**Records for this exercise**
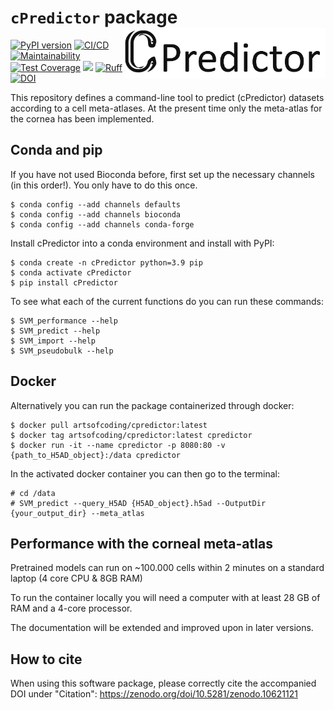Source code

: # `cPredictor` package <img src='cPredictor/man/c_predictor_simple.png' align="right" height="80" />

[![PyPI version](https://badge.fury.io/py/cPredictor.svg)](https://badge.fury.io/py/cPredictor)
[![CI/CD](https://github.com/Arts-of-coding/cPredictor/actions/workflows/ci-cd.yml/badge.svg)](https://github.com/Arts-of-coding/cPredictor/actions/workflows/ci-cd.yml)
[![Maintainability](https://api.codeclimate.com/v1/badges/31f10bb229ab58b641c3/maintainability)](https://codeclimate.com/github/Arts-of-coding/cPredictor/maintainability)
[![Test Coverage](https://api.codeclimate.com/v1/badges/598ba117b586183c46a8/test_coverage)](https://codeclimate.com/github/Arts-of-coding/cPredictor/test_coverage)
[<img src="https://img.shields.io/badge/dockerhub-images-blue.svg?logo=Docker">](https://hub.docker.com/repository/docker/artsofcoding/cpredictor/general)
[![Ruff](https://img.shields.io/endpoint?url=https://raw.githubusercontent.com/astral-sh/ruff/main/assets/badge/v2.json)](https://github.com/astral-sh/ruff)
[![DOI](https://zenodo.org/badge/662571435.svg)](https://zenodo.org/doi/10.5281/zenodo.10621121)

This repository defines a command-line tool to predict (cPredictor) datasets according to a cell meta-atlases. At the present time only the meta-atlas for the cornea has been implemented.

## Conda and pip
If you have not used Bioconda before, first set up the necessary channels (in this order!). 
You only have to do this once.
```
$ conda config --add channels defaults
$ conda config --add channels bioconda
$ conda config --add channels conda-forge
```

Install cPredictor into a conda environment and install with PyPI:
```
$ conda create -n cPredictor python=3.9 pip
$ conda activate cPredictor
$ pip install cPredictor
```
To see what each of the current functions do you can run these commands:
```
$ SVM_performance --help
$ SVM_predict --help
$ SVM_import --help
$ SVM_pseudobulk --help
```
## Docker
Alternatively you can run the package containerized through docker:
```
$ docker pull artsofcoding/cpredictor:latest
$ docker tag artsofcoding/cpredictor:latest cpredictor
$ docker run -it --name cpredictor -p 8080:80 -v {path_to_H5AD_object}:/data cpredictor
```
In the activated docker container you can then go to the terminal:
```
# cd /data
# SVM_predict --query_H5AD {H5AD_object}.h5ad --OutputDir {your_output_dir} --meta_atlas
```
## Performance with the corneal meta-atlas
Pretrained models can run on ~100.000 cells within 2 minutes on a standard laptop (4 core CPU & 8GB RAM)

To run the container locally you will need a computer with at least 28 GB of RAM and a 4-core processor.

The documentation will be extended and improved upon in later versions.

## How to cite
When using this software package, please correctly cite the accompanied DOI under "Citation": https://zenodo.org/doi/10.5281/zenodo.10621121

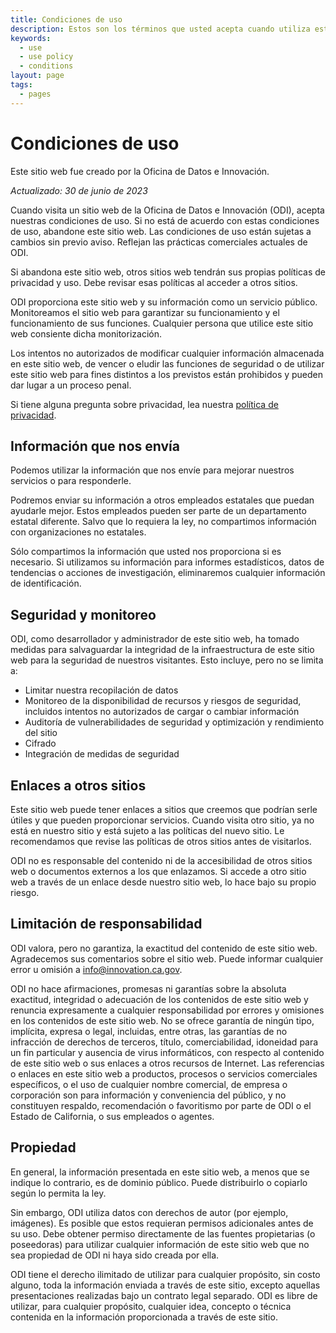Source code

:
 ```yaml
---
title: Condiciones de uso
description: Estos son los términos que usted acepta cuando utiliza este sitio web. Esto incluye la información que recopilamos y la que no.
keywords:
  - use
  - use policy
  - conditions
layout: page
tags:
  - pages
---
```

# Condiciones de uso

Este sitio web fue creado por la Oficina de Datos e Innovación.

*Actualizado: 30 de junio de 2023*

Cuando visita un sitio web de la Oficina de Datos e Innovación (ODI), acepta nuestras condiciones de uso. Si no está de acuerdo con estas condiciones de uso, abandone este sitio web. Las condiciones de uso están sujetas a cambios sin previo aviso. Reflejan las prácticas comerciales actuales de ODI.

Si abandona este sitio web, otros sitios web tendrán sus propias políticas de privacidad y uso. Debe revisar esas políticas al acceder a otros sitios.

ODI proporciona este sitio web y su información como un servicio público. Monitoreamos el sitio web para garantizar su funcionamiento y el funcionamiento de sus funciones. Cualquier persona que utilice este sitio web consiente dicha monitorización.

Los intentos no autorizados de modificar cualquier información almacenada en este sitio web, de vencer o eludir las funciones de seguridad o de utilizar este sitio web para fines distintos a los previstos están prohibidos y pueden dar lugar a un proceso penal.

Si tiene alguna pregunta sobre privacidad, lea nuestra [política de privacidad](/privacy).

## Información que nos envía

Podemos utilizar la información que nos envíe para mejorar nuestros servicios o para responderle.

Podremos enviar su información a otros empleados estatales que puedan ayudarle mejor. Estos empleados pueden ser parte de un departamento estatal diferente. Salvo que lo requiera la ley, no compartimos información con organizaciones no estatales.

Sólo compartimos la información que usted nos proporciona si es necesario. Si utilizamos su información para informes estadísticos, datos de tendencias o acciones de investigación, eliminaremos cualquier información de identificación.

## Seguridad y monitoreo

ODI, como desarrollador y administrador de este sitio web, ha tomado medidas para salvaguardar la integridad de la infraestructura de este sitio web para la seguridad de nuestros visitantes. Esto incluye, pero no se limita a:

* Limitar nuestra recopilación de datos
* Monitoreo de la disponibilidad de recursos y riesgos de seguridad, incluidos intentos no autorizados de cargar o cambiar información
* Auditoría de vulnerabilidades de seguridad y optimización y rendimiento del sitio
* Cifrado
* Integración de medidas de seguridad

## Enlaces a otros sitios

Este sitio web puede tener enlaces a sitios que creemos que podrían serle útiles y que pueden proporcionar servicios. Cuando visita otro sitio, ya no está en nuestro sitio y está sujeto a las políticas del nuevo sitio. Le recomendamos que revise las políticas de otros sitios antes de visitarlos.

ODI no es responsable del contenido ni de la accesibilidad de otros sitios web o documentos externos a los que enlazamos. Si accede a otro sitio web a través de un enlace desde nuestro sitio web, lo hace bajo su propio riesgo.

## Limitación de responsabilidad

ODI valora, pero no garantiza, la exactitud del contenido de este sitio web. Agradecemos sus comentarios sobre el sitio web. Puede informar cualquier error u omisión a [info@innovation.ca.gov](mailto:info@innovation.ca.gov).

ODI no hace afirmaciones, promesas ni garantías sobre la absoluta exactitud, integridad o adecuación de los contenidos de este sitio web y renuncia expresamente a cualquier responsabilidad por errores y omisiones en los contenidos de este sitio web. No se ofrece garantía de ningún tipo, implícita, expresa o legal, incluidas, entre otras, las garantías de no infracción de derechos de terceros, título, comerciabilidad, idoneidad para un fin particular y ausencia de virus informáticos, con respecto al contenido de este sitio web o sus enlaces a otros recursos de Internet. Las referencias o enlaces en este sitio web a productos, procesos o servicios comerciales específicos, o el uso de cualquier nombre comercial, de empresa o corporación son para información y conveniencia del público, y no constituyen respaldo, recomendación o favoritismo por parte de ODI o el Estado de California, o sus empleados o agentes.

## Propiedad

En general, la información presentada en este sitio web, a menos que se indique lo contrario, es de dominio público. Puede distribuirlo o copiarlo según lo permita la ley.

Sin embargo, ODI utiliza datos con derechos de autor (por ejemplo, imágenes). Es posible que estos requieran permisos adicionales antes de su uso. Debe obtener permiso directamente de las fuentes propietarias (o poseedoras) para utilizar cualquier información de este sitio web que no sea propiedad de ODI ni haya sido creada por ella.

ODI tiene el derecho ilimitado de utilizar para cualquier propósito, sin costo alguno, toda la información enviada a través de este sitio, excepto aquellas presentaciones realizadas bajo un contrato legal separado. ODI es libre de utilizar, para cualquier propósito, cualquier idea, concepto o técnica contenida en la información proporcionada a través de este sitio.
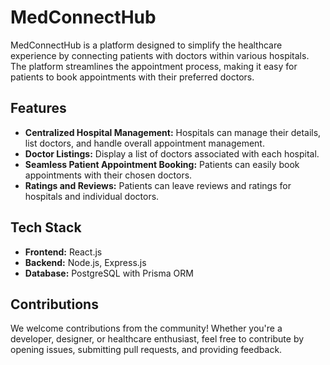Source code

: # MedConnectHub

MedConnectHub is a platform designed to simplify the healthcare experience by connecting patients with doctors within various hospitals. The platform streamlines the appointment process, making it easy for patients to book appointments with their preferred doctors.

## Features

- **Centralized Hospital Management:** Hospitals can manage their details, list doctors, and handle overall appointment management.
- **Doctor Listings:** Display a list of doctors associated with each hospital.
- **Seamless Patient Appointment Booking:** Patients can easily book appointments with their chosen doctors.
- **Ratings and Reviews:** Patients can leave reviews and ratings for hospitals and individual doctors.

## Tech Stack

- **Frontend:** React.js
- **Backend:** Node.js, Express.js
- **Database:** PostgreSQL with Prisma ORM

## Contributions

We welcome contributions from the community! Whether you're a developer, designer, or healthcare enthusiast, feel free to contribute by opening issues, submitting pull requests, and providing feedback.
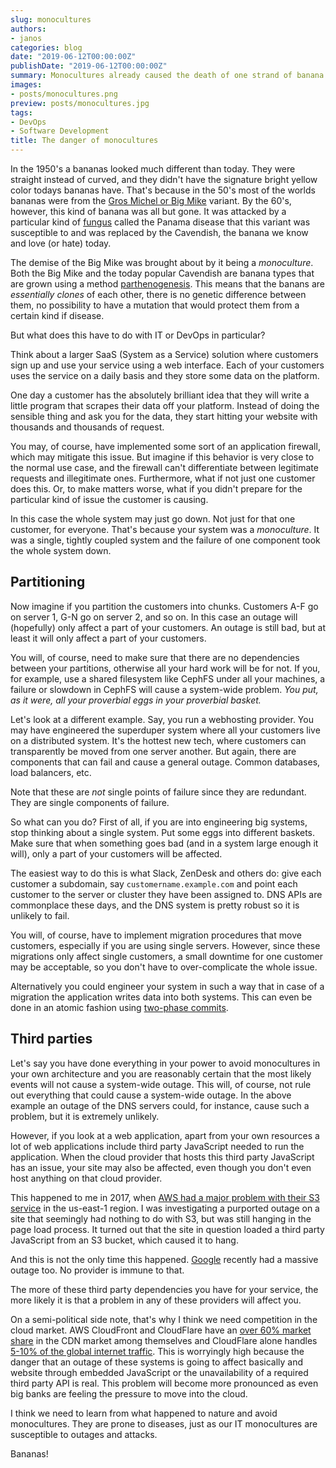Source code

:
 ```yaml
---
slug: monocultures
authors:
- janos
categories: blog
date: "2019-06-12T00:00:00Z"
publishDate: "2019-06-12T00:00:00Z"
summary: Monocultures already caused the death of one strand of banana. What can we learn from it in IT?
images:
- posts/monocultures.png
preview: posts/monocultures.jpg
tags:
- DevOps
- Software Development
title: The danger of monocultures
---
```


In the 1950's a bananas looked much different than today. They were straight instead of curved, and they didn't have the signature bright yellow color todays bananas have. That's because in the 50's most of the worlds bananas were from the [Gros Michel or Big Mike](https://en.wikipedia.org/wiki/Gros_Michel_banana) variant. By the 60's, however, this kind of banana was all but gone. It was attacked by a particular kind of [fungus](https://youtu.be/9H0dy8fv33M) called the Panama disease that this variant was susceptible to and was replaced by the Cavendish, the banana we know and love (or hate) today.

The demise of the Big Mike was brought about by it being a *monoculture*. Both the Big Mike and the today 
popular Cavendish are banana types that are grown using a method [parthenogenesis](https://en.wikipedia.org/wiki/Parthenogenesis). This means that the banans are *essentially clones* of each other, there is no genetic difference between them, no possibility to have a mutation that would protect them from
a certain kind if disease.

But what does this have to do with IT or DevOps in particular?

Think about a larger SaaS (System as a Service) solution where customers sign up and use your service using a web interface. Each of your customers uses the service on a daily basis and they store some data on the platform.

One day a customer has the absolutely brilliant idea that they will write a little program that scrapes their data off your platform. Instead of doing the sensible thing and ask you for the data, they start hitting your website with thousands and thousands of request.

You may, of course, have implemented some sort of an application firewall, which may mitigate this issue. But imagine if this behavior is very close to the normal use case, and the firewall can't differentiate between legitimate requests and illegitimate ones. Furthermore, what if not just one customer does this. Or, to make matters worse, what if you didn't prepare for the particular kind of issue the customer is causing.

In this case the whole system may just go down. Not just for that one customer, for everyone. That's because your system was a *monoculture*. It was a single, tightly coupled system and the failure of one component took the whole system down.

## Partitioning

Now imagine if you partition the customers into chunks. Customers A-F go on server 1, G-N go on server 2, and so on. In this case an outage will (hopefully) only affect a part of your customers. An outage is still bad, but at least it will only affect a part of your customers.

You will, of course, need to make sure that there are no dependencies between your partitions, otherwise all your hard work will be for not. If you, for example, use a shared filesystem like CephFS under all your machines, a failure or slowdown in CephFS will cause a system-wide problem. *You put, as it were, all your proverbial eggs in your proverbial basket.*

Let's look at a different example. Say, you run a webhosting provider. You may have engineered the superduper system where all your customers live on a distributed system. It's the hottest new tech, where customers can transparently be moved from one server another. But again, there are components that can fail and cause a general outage. Common databases, load balancers, etc.

Note that these are *not* single points of failure since they are redundant. They are single components of failure.

So what can you do? First of all, if you are into engineering big systems, stop thinking about a single system. Put some eggs into different baskets. Make sure that when something goes bad (and in a system large enough it will), only a part of your customers will be affected.

The easiest way to do this is what Slack, ZenDesk and others do: give each customer a subdomain, say
`customername.example.com` and point each customer to the server or cluster they have been assigned to. DNS APIs are commonplace these days, and the DNS system is pretty robust so it is unlikely to fail.

You will, of course, have to implement migration procedures that move customers, especially if you are using single servers. However, since these migrations only affect single customers, a small downtime for one customer may be acceptable, so you don't have to over-complicate the whole issue. 

Alternatively you could engineer your system in such a way that in case of a migration the application writes data into both systems. This can even be done in an atomic fashion using [two-phase commits](https://en.wikipedia.org/wiki/Two-phase_commit_protocol).

## Third parties

Let's say you have done everything in your power to avoid monocultures in your own architecture and you are reasonably certain that the most likely events will not cause a system-wide outage. This will, of course, not rule out everything that could cause a system-wide outage. In the above example an outage of the DNS servers could, for instance, cause such a problem, but it is extremely unlikely.

However, if you look at a web application, apart from your own resources a lot of web applications include third party JavaScript needed to run the application. When the cloud provider that hosts this third party JavaScript has an issue, your site may also be affected, even though you don't even host anything on that cloud provider.

This happened to me in 2017, when [AWS had a major problem with their S3 service](https://www.vox.com/2017/3/2/14792636/amazon-aws-internet-outage-cause-human-error-incorrect-command) in the us-east-1 region. I was investigating a purported outage on a site that seemingly had nothing to do with S3, but was still hanging in the page load process. It turned out that the site in question loaded a third party JavaScript from an S3 bucket, which caused it to hang. 

And this is not the only time this happened. [Google](https://www.theverge.com/2019/6/2/18649635/youtube-snapchat-down-outage) recently had a massive outage too. No provider is immune to that.

The more of these third party dependencies you have for your service, the more likely it is that a problem in any of these providers will affect you.

On a semi-political side note, that's why I think we need competition in the cloud market. AWS CloudFront and CloudFlare have an [over 60% market share](https://www.datanyze.com/market-share/cdn/cloudflare-cdn-market-share) in the CDN market among themselves and CloudFlare alone handles [5-10% of the global internet traffic](https://www.wired.com/story/cloudflare-spectrum-iot-protection/). This is worryingly high because the danger that an outage of these systems is going to affect basically and website through embedded JavaScript or the unavailability of a required third party API is real. This problem will become more pronounced as even big banks are feeling the pressure to move into the cloud.

I think we need to learn from what happened to nature and avoid monocultures. They are prone to diseases, just as our IT monocultures are susceptible to outages and attacks.

Bananas!
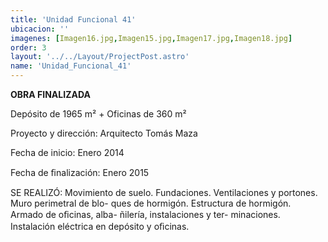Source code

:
 ```yaml
---
title: 'Unidad Funcional 41'
ubicacion: ''
imagenes: [Imagen16.jpg,Imagen15.jpg,Imagen17.jpg,Imagen18.jpg]
order: 3
layout: '../../Layout/ProjectPost.astro'
name: 'Unidad_Funcional_41'
---
```

**OBRA FINALIZADA**

Depósito de 1965 m² + Oficinas de 360 m²

Proyecto y dirección:  Arquitecto Tomás Maza

Fecha de inicio:  Enero 2014

Fecha de ﬁnalización:  Enero 2015

SE REALIZÓ:
Movimiento de suelo.
Fundaciones.
Ventilaciones y portones.
Muro perimetral de blo-
ques de hormigón.
Estructura de hormigón.
Armado de oﬁcinas, alba-  ñilería, instalaciones y ter-  minaciones.
Instalación eléctrica en  depósito y oﬁcinas.
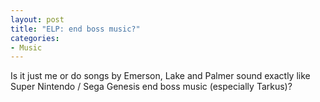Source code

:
 ```yaml
--- 
layout: post
title: "ELP: end boss music?"
categories:
- Music
---
```

Is it just me or do songs by Emerson, Lake and Palmer sound exactly like Super Nintendo / Sega Genesis end boss music (especially Tarkus)?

**Directions for this task**
All that is needed is the exact run of lines above from the line containing "## Enlaces a otros sitios" through the line containing "## Limitación de responsabilidad", both of them included.

**Problem solution**
## Enlaces a otros sitios

Este sitio web puede tener enlaces a sitios que creemos que podrían serle útiles y que pueden proporcionar servicios. Cuando visita otro sitio, ya no está en nuestro sitio y está sujeto a las políticas del nuevo sitio. Le recomendamos que revise las políticas de otros sitios antes de visitarlos.

ODI no es responsable del contenido ni de la accesibilidad de otros sitios web o documentos externos a los que enlazamos. Si accede a otro sitio web a través de un enlace desde nuestro sitio web, lo hace bajo su propio riesgo.

## Limitación de responsabilidad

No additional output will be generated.